Holocaust survivor 224.8.
(photo credit: Yaniv Salama-Scheer)
"My universe crumbled, and nothing was like before," read Adele Reinhartz, a university professor in Ottawa. She was reading a passage from a book entitled Bits and Pieces, written by her mother, Henia Reihartz, detailing her life in France during the Holocaust.
Bits and Pieces is part of the inaugural series of Holocaust survivor memoirs, published and released by the Azrieli Foundation here last Wednesday, with the help of York University's Center for Jewish Studies, and Sir Martin Gilbert, Winston Churchill's official biographer.
The Azrieli Foundation, a philanthropic organization founded by Israeli real estate mogul David Azrieli, began collecting personal testimonies, manuscripts and other firsthand accounts of the Holocaust shortly after Azrieli himself wrote and published his own story with the help of his daughter Dana.
"I am moved by people's stories - the individual stories are more intimate and personal and can move you in a way that an ordinary historical account cannot," Azrieli told The Jerusalem Post. "The magic and the emotion of tonight touches people one at a time... The true liberation is not that of simply coming out of the camps, but coming out of the camps with our heads held high."

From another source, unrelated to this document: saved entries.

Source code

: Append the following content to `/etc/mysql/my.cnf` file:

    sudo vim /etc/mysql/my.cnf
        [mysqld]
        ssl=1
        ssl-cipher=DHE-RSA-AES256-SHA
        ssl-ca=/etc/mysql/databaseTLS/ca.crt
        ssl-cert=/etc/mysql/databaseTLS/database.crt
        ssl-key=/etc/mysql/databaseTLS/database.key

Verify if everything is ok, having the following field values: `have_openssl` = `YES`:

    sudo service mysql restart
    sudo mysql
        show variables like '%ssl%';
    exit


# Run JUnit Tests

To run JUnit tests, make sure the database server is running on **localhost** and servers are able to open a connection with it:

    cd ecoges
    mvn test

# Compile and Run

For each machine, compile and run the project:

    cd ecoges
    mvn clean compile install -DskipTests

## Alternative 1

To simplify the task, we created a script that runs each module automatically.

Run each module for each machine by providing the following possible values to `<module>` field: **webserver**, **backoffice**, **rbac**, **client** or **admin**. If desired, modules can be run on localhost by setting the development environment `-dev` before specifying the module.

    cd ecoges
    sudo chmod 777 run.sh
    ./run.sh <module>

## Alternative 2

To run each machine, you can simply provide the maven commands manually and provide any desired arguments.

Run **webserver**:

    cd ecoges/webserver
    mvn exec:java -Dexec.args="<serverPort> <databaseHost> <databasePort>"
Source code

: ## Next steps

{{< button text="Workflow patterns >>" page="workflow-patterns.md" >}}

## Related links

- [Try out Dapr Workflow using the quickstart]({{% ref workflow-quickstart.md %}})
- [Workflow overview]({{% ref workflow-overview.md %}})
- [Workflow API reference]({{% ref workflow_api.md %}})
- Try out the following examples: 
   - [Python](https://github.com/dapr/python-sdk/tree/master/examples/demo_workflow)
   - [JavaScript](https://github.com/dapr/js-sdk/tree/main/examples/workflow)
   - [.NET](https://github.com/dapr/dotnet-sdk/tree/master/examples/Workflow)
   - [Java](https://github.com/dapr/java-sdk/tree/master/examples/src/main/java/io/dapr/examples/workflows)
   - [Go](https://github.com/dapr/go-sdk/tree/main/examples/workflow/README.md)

As friends, family, philanthropists and politicians gathered to pay tribute to the survivors and their unique stories, the feelings of importance and consequence in the sharing of these tragic accounts were highlighted as those in attendance expressed their feelings of gratitude and inspiration toward the foundation. Among them were survivors of the camps in Germany and Poland, such as Simone Veil, an Auschwitz survivor and the first female president of the European Parliament.
Survivors of the Rwandan genocide were also present on Wednesday to pay tribute to Azrieli's initiative, citing it as a source of inspiration for telling their own stories.
Foundation president Naomi Azrieli said this was the only program of its kind. After finding hundreds of dusty and forgotten manuscripts in university libraries across Canada, David Azrieli wanted to give people the same opportunity to share their stories, at his expense. The Azrieli Series of Holocaust Memoirs was then created to preserve and share the stories of those who survived the Nazis and to spread these stories from community to community, raising awareness of the impact a survivor's story can have, Naomi Azrieli explained.
"The program is guided by the conviction that each survivor of the Holocaust has a remarkable story to tell, and that such accounts have an important role in education about tolerance and diversity," she said.
To date, 160 Canadians have written their Holocaust memoirs and sent them to the foundation to be published - my own grandfather included.
The launch was marked by the reading of excerpts from four books - two read by the authors themselves, and two by family members of deceased authors.
For Azrieli, the stories remind those who have gone through these horrors that "they are free to feel alive while their enemies are defeated."
"The main goals of the political and societal echelons of postwar France were [centered on] reconciliation" on a wide-ranging scale, Veil said.
"For too long, people have been holding back their tears," Azrieli told the Post. "I know that in writing my own memoirs, which was not an easy thing, certain emotions come to the surface, and we can liberate ourselves."
Azrieli fled his native Poland only a few short years before the 1948 War of Independence, in which he then fought.
Directed at a broad and diverse Canadian audience, the series has given the readers an opportunity to witness the Holocaust through the eyes of fellow Canadians, describing the lives and communities the authors were part of before their lives in Canada.